Hi everyone this is my parents water garden which the asked me to build for them when they moved in 2007. The project as took two years on and off. It was started in the october off 2007 and finished back end off last summer there is still one or two bit left to do which will be done this summer. The garden was a really mess on one side was a old green house and coldframe and the other side was just a mess of old trees and broken patio. I was sked to keep it simple but also to incude a dry river and one or more ponds  something that I love. The rockys where easy to build due to the the amount of old brick work from the garden and from the houses as they where knocked in to one. I did have to bring in 15tone of good top soil,as the soil in the garden was clay (and not the good kind for ponds which was shame) I lost count of the amount of stone and rocks which was needed for this project. I remeber it been a round 7 tone of pea gravel before the river gravel was added and the slate lol and the rocks lol That was a lot. The rocks came from a local quarry near the A1. The stone is a york stone and there is a path which leads from the patio to the koi pond made from the same stone. Back to the ponds there is two main fish ponds one with gold fish and a few others my parents had from their old house and the second one is a kio pond with a mix of good israeli koi. The frist pond is 3ft x 3ft by 3ft deep and is pump feed to a Hozelock Ecoclear this is the returned in to the pond not via a water fall. There is two water falls one is feed by a small hozelock pump which is placed on the panting shelf and the larger water fall is run by the Hozelock Titan 8000 Pond Pump which seems a little other kill but I like the ponds to turn over x2 a hour. The Hozelock Titan 8000 Pond Pump aslo is the main pump for the filter it is set up on a y pipe one running to the filter the other to the water fall. Here is some pictures of the frist pond





























(fisnished pond )
Nest stage off the project was the dry river bed and frog pond. 
After seaching ebay for a weeks over the xmas over 2007 and will in to the spring off 2008 I found the the right preformed pond I was looking for which was a bargin at Â£20 brand new (with P&P) this was used to form the wildlife pond for my mum or frogpond as she calls it lol. I think the dogs like more as a drinking pool lol. I filled this with some blue clay  and capped it with fine and course gravel and planted it with tiny lilys and grasses. This is a true wildlife pond and is left to it self (just topped up with rain water from the tubes or when it rains) It joins on to the path of the dry river bed. Here is a few pictures.

















The koi pond
This wasnt going to be a koi pond it was ment to be a large gold fish and shubunkin as my dad likes these but after a few trips to the water graden centre he fall in love with koi's. Having already got fiter set up it ment Changing a round a bit for the koi.The filter is a Hozelock Trinamic Koi Filter which is a large filter for gold fish and shubunkin but again i like more the pond to be turned over more then once an hour. 
the plan as for a D shape pool and three feet deep this changed to 5 foot after my dad had took a liking to the koi.

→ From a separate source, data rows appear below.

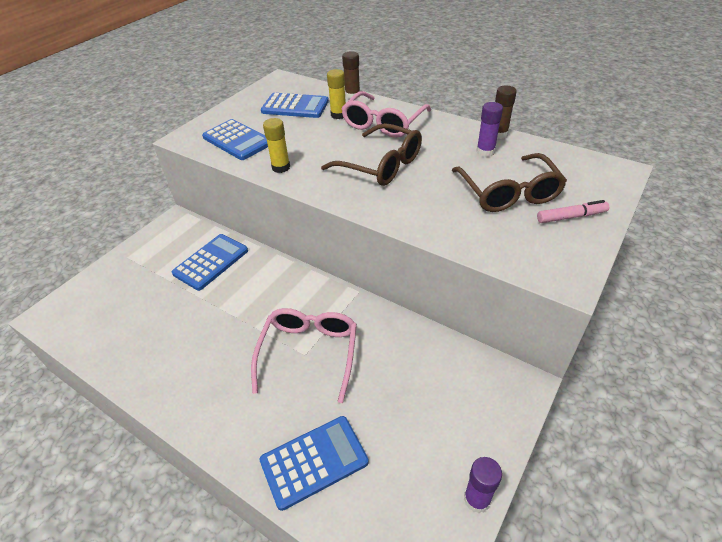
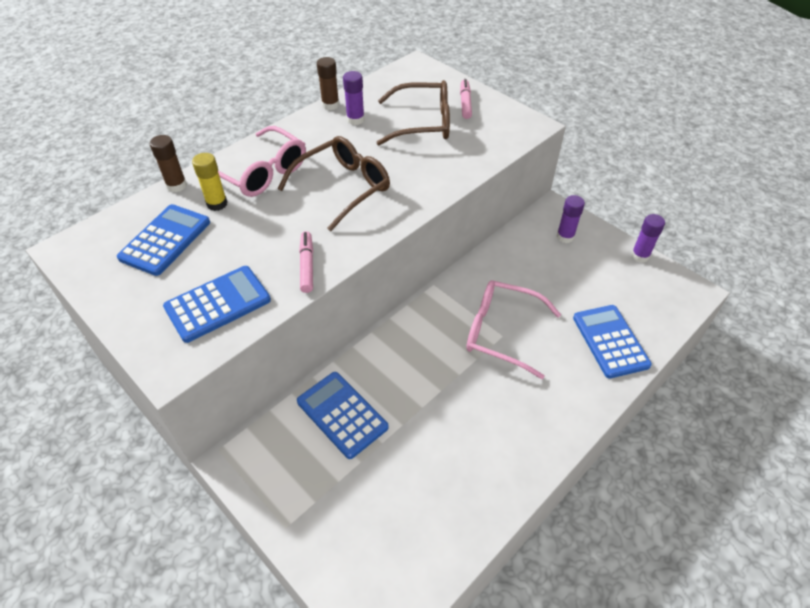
camera: 80 degrees left, 5 degrees up
yellow glue stick [263,118,290,173] -> pink marker [299,231,313,293]
none -> purple glue stick [556,195,585,243]

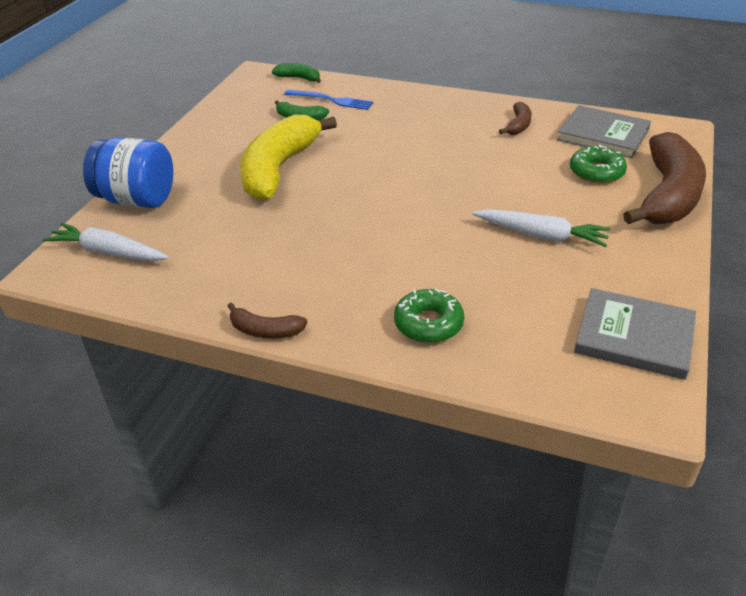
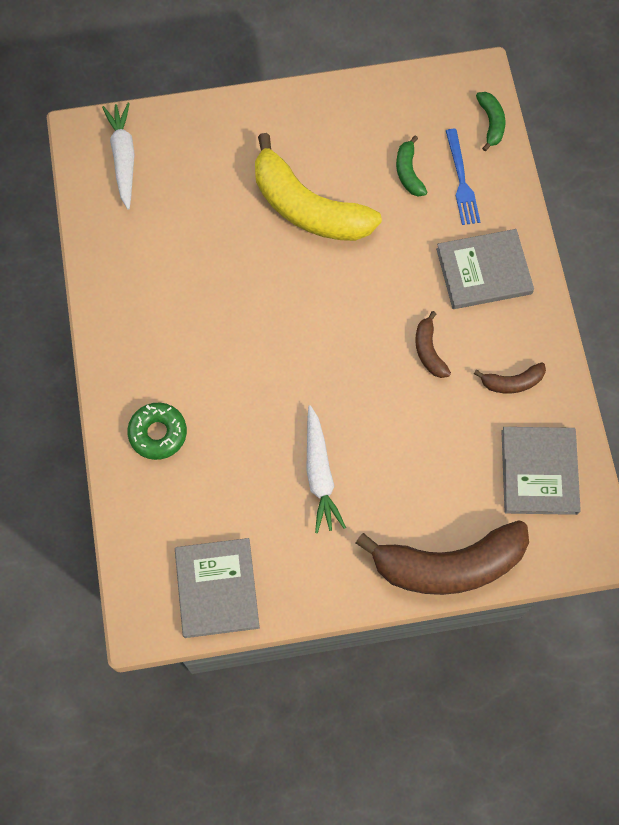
camera: 60 degrees right, 30 degrees up
blue jar [83,137,173,208] -> none
brown banana [227,302,307,339] -> brown banana moved to [415,311,451,378]
yellow banana [240,114,337,200] -> yellow banana turned 135 degrees counterclockwise [255,133,382,241]
green donut [570,145,627,184] -> none
none -> grey book [436,229,534,309]

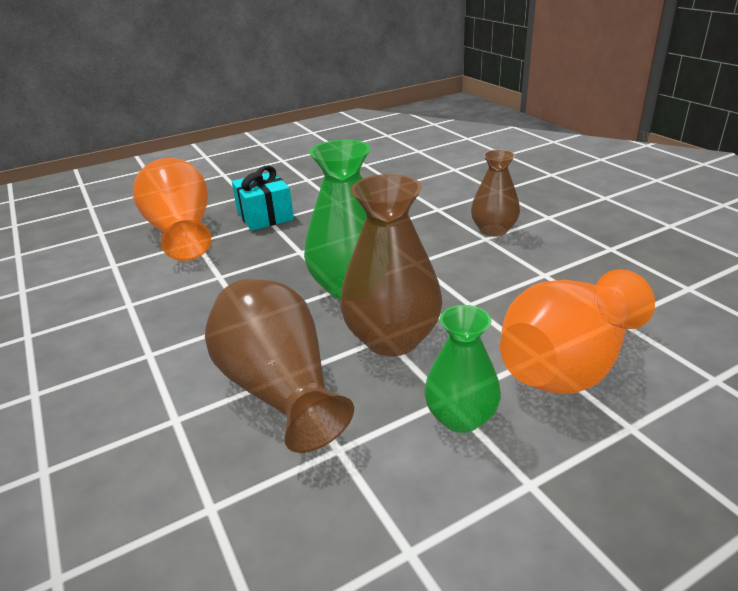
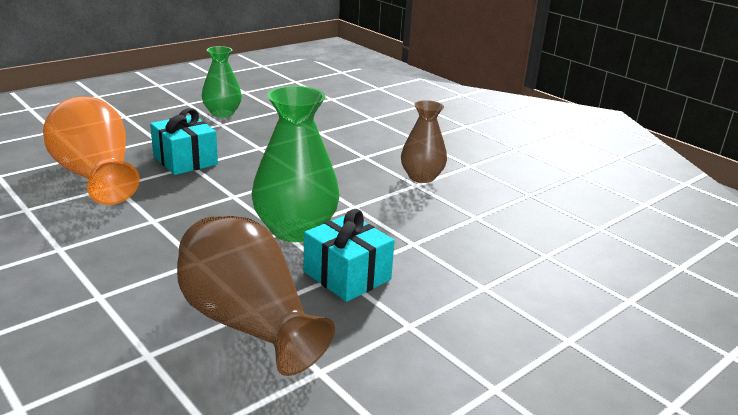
camera: 15 degrees left, 5 degrees down
brown vase [340,174,442,356] -> turquoise gift [304,209,395,302]
green vase [424,305,501,433] -> green vase moved to [202,46,242,118]
orange vase [500,269,655,394] -> none

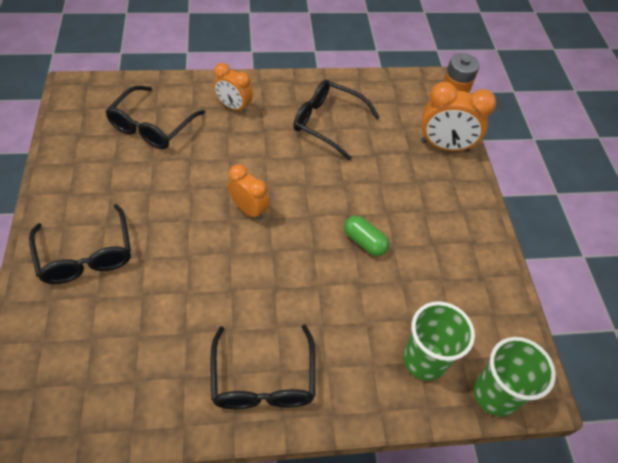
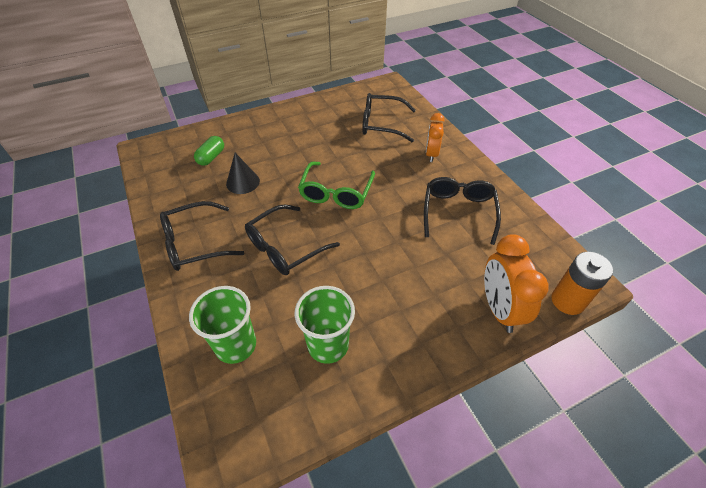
camera: 75 degrees right, 5 degrees down
black glasses [29,204,131,284] -> black glasses moved to [245,204,340,275]
orange clock [228,164,269,220] -> green glasses [298,162,375,209]
green capsule [344,216,389,256] -> green capsule moved to [194,136,224,166]
green cup [473,337,556,417] -> green cup moved to [295,286,355,364]
none -> black cone [226,153,260,194]

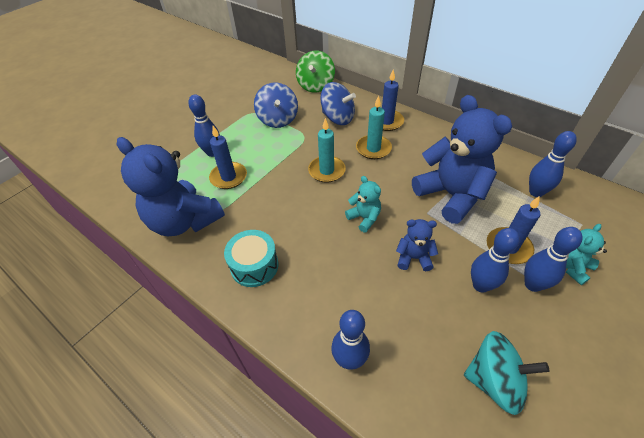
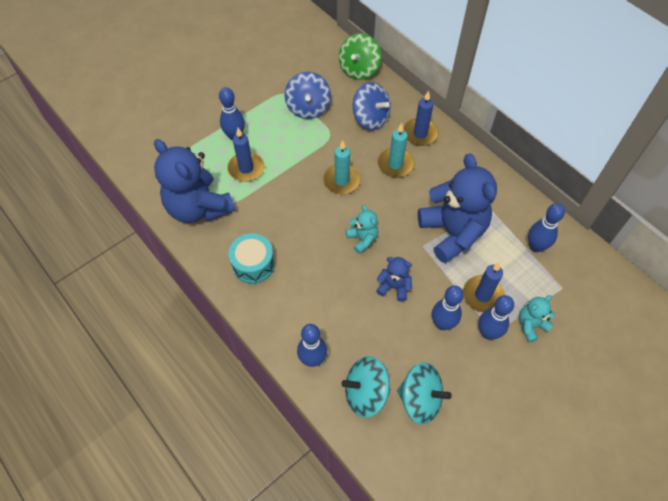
camera: 10 degrees right, 10 degrees up
none -> turquoise spinning top [342,356,391,418]

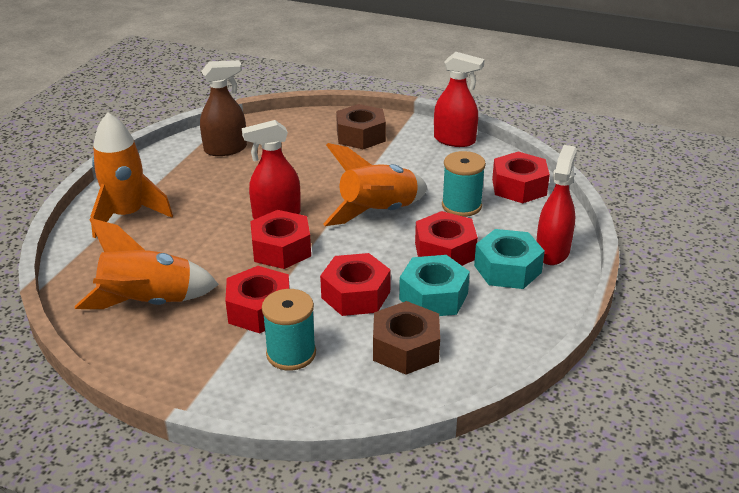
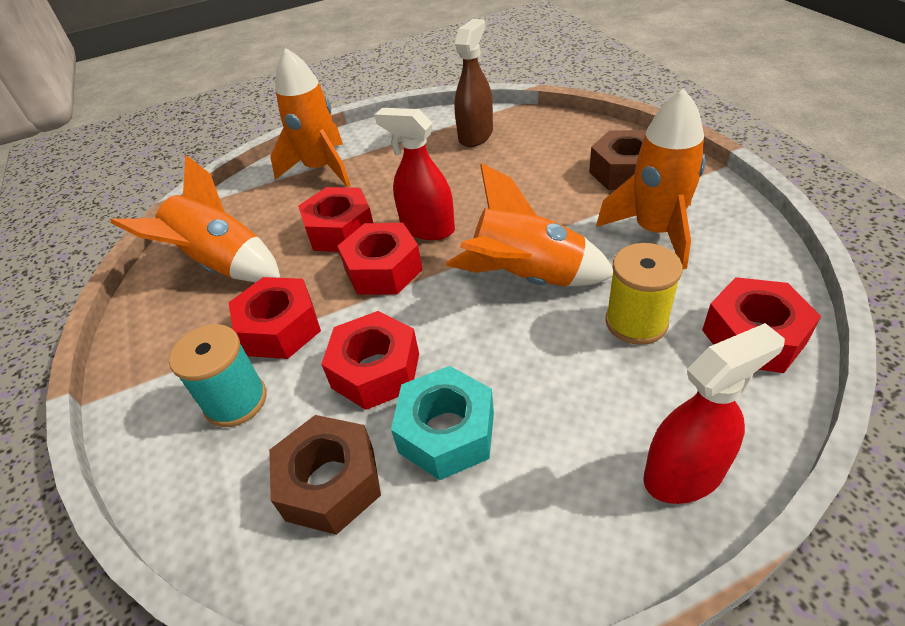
camera: 50 degrees right, 10 degrees up
brown spray bottle [200,60,247,156] -> brown spray bottle turned 90 degrees counterclockwise [455,19,493,147]
red nut [415,211,478,266] -> red nut moved to [298,187,373,252]
red spray bottle [434,52,485,147] -> none
turquoise spool [442,151,486,217] -> yellow spool [605,243,683,345]
turquoise nut [474,229,545,289] -> none
none -> orange rocket [596,88,706,269]

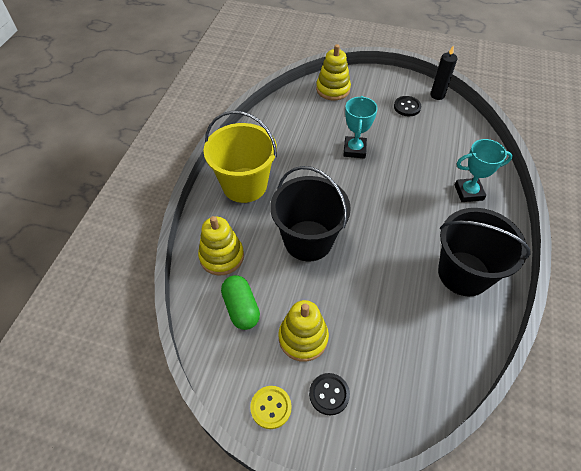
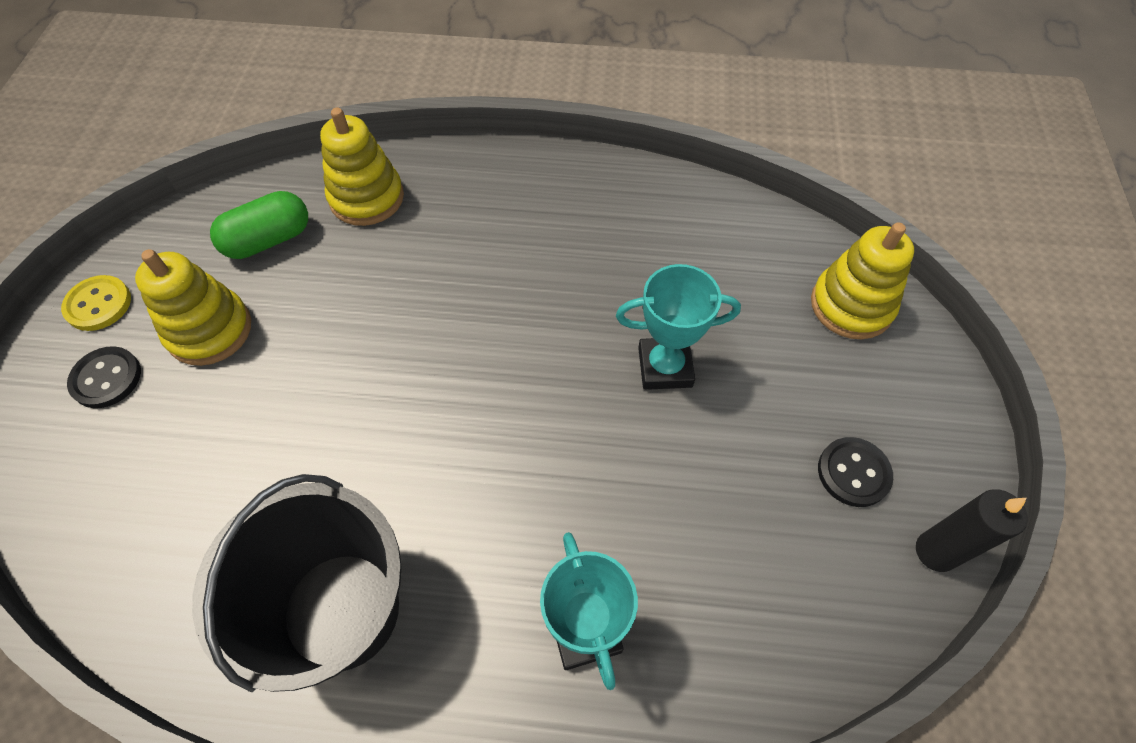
camera: 80 degrees right, 5 degrees up
yellow bucket [203,111,277,203] -> none
black bucket [270,166,351,261] -> none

The filter is for 20,000 litres it is pump feed but I would of like it to be gravity feed. But it works fine been pump feed. The base off the koi pons is sloped down to the middle of the pond which helps the filter suck in the waste. (as if it was been gravity feed) There is a large air round flat ai stone in the bottom for more o2 in summer. The filter was changed around a little I removed the foams and replaced these with K1. With a air stone added for cleaning them. I left the K3 and added a little bit of K1. This is kept moving by the Venturi system in the filter. And also a airstone as well for more o2. The the water is returned back to the pond via a drainpine with a 90 degree angle pipe which feeds it back in under the water which helps the pump but also gives the fish a current to help them keep fit. from spring time autumn there is a floating skimmer running 24/7 as well as the air stone. the uv is a 55w standalone uv system. I dont have a lot of the photos off the koi pond as my parnets have them but I will be getting as soon as I can.
Here is some pics I do have 





























Here is the nearly finshed garden I like I sad one or two bits left to do but It looking good. 





Thank you for reading
Jon


----------



## Lisa_Perry75 (31 May 2010)

Wow, thats alot of hard work there Jon. Well done  Do the frogs use the pond at all?


----------



## oliverar (6 Jun 2010)

Yes it looks great!


----------